As the 1990s began, Doherty continued to perform for the WWF, albeit on a reduced schedule. He opened the year with losses to Hercules, Mark Young, Hillbilly Jim, and Tito Santana. On April 27, 1990, he wrestled Haku in Boston Gardens and was pinned; however, on July 14, 1990, Doherty secured the biggest win of his career when he pinned the former tag team champion Haku in a rematch at the same venue. On the July 29, 1991 episode of WWF Superstars he was defeated by "The Texas Tornado" Kerry Von Erich, and on the September 1st episode of the program fell to Koko B. Ware once more. On September 7, 1991, Doherty competed in the King of the Ring tournament as a substitute for Kerry Von Erich, but was eliminated in the first round when he was defeated in just 33 seconds by Bret "Hitman" Hart.

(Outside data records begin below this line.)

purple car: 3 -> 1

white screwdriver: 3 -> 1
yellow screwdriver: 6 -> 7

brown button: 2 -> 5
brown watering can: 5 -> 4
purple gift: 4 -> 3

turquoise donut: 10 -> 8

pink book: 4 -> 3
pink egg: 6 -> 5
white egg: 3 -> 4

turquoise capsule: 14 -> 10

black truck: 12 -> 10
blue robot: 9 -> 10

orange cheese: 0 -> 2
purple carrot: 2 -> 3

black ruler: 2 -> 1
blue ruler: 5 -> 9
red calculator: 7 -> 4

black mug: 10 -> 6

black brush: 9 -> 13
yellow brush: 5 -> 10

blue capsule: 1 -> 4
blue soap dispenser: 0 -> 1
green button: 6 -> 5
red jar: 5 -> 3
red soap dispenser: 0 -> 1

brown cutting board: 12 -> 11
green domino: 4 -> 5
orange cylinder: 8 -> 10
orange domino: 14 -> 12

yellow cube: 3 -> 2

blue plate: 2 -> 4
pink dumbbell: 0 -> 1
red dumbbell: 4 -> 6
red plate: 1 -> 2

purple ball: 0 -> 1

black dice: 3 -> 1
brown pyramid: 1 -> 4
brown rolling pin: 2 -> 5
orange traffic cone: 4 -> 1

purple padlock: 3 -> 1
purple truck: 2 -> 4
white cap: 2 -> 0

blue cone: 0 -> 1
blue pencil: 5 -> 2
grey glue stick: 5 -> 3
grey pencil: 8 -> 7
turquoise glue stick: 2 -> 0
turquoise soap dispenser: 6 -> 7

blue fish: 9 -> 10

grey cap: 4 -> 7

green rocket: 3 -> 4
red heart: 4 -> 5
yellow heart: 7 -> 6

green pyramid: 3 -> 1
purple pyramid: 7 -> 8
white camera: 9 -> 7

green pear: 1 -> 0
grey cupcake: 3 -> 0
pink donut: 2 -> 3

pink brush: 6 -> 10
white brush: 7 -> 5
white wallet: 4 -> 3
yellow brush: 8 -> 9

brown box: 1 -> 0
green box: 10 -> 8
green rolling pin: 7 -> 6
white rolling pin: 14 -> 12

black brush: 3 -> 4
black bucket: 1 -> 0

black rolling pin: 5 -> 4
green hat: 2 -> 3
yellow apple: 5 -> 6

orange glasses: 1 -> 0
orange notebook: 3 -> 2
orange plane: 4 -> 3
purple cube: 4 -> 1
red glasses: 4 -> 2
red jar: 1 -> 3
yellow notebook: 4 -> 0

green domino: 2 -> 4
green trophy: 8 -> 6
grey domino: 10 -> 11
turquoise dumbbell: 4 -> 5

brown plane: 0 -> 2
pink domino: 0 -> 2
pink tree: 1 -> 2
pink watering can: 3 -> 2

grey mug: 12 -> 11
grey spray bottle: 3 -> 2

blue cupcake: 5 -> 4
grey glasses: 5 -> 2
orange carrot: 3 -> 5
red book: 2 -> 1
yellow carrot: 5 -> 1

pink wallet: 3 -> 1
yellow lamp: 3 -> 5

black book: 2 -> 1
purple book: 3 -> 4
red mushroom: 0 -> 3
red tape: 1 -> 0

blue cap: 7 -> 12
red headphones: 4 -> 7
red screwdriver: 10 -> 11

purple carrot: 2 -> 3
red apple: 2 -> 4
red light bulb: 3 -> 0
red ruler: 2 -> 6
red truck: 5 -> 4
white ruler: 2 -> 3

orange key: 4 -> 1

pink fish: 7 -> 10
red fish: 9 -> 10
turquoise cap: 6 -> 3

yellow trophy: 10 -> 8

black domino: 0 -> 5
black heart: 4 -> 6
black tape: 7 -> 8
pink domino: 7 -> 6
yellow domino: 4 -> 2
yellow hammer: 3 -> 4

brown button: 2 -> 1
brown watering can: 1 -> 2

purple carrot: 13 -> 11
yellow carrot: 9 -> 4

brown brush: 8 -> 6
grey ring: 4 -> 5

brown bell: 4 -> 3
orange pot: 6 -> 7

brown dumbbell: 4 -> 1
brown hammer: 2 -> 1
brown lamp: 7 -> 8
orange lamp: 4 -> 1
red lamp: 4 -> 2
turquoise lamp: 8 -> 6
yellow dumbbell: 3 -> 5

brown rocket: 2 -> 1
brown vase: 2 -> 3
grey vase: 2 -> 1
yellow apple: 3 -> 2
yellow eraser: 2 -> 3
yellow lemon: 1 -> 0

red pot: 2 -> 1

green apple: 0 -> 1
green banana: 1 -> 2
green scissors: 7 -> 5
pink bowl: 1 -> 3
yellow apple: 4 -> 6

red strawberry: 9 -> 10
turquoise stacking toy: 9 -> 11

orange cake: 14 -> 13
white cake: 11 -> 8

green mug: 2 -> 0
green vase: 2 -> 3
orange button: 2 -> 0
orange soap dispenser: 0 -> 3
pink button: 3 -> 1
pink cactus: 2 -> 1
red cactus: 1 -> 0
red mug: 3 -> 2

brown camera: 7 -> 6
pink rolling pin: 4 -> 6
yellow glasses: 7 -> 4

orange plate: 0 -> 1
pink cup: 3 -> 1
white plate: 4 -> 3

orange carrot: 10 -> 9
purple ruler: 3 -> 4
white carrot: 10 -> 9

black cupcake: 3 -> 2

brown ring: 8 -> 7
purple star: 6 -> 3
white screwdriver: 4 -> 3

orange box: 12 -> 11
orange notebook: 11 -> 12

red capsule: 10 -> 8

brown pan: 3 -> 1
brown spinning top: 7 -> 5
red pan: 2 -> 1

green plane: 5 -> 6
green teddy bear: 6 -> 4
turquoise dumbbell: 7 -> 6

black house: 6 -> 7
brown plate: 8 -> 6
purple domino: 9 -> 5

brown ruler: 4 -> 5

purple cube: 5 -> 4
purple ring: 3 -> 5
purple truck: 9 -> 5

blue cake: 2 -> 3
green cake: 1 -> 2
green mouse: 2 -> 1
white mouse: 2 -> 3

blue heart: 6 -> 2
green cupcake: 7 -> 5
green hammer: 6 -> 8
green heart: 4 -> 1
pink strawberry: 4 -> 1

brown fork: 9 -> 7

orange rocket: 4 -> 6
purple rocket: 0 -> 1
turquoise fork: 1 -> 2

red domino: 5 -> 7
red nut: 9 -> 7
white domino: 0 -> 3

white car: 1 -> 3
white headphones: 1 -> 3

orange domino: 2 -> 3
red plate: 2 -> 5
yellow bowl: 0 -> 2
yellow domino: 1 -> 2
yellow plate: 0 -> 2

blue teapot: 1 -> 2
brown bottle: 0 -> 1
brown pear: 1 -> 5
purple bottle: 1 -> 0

Doherty wrestled for the last time in the Boston Gardens on September 28, 1991, losing to Kerry Von Erich. His final WWF match came on July 19, 1992 when he faced The Latin Fury (Konnan) at a house show in Hyannis, MA. The Duke retired from wrestling in 1997, making occasional appearances at local events including the WWF's final event at the old Boston Garden. In April 2010, Doherty was inducted into the New England Pro Wrestling Hall of Fame.

==Personal life and death==
Doherty attended Hyde Park High School, served in the United States Army, and later earned an Associate Degree in Business from Newbury College. A play based on Doherty's life appeared at the New York International Fringe Festival in 2013.

Doherty died at Beth Israel Deaconess Medical Center, Boston, on June 16, 2026, at the age of 83.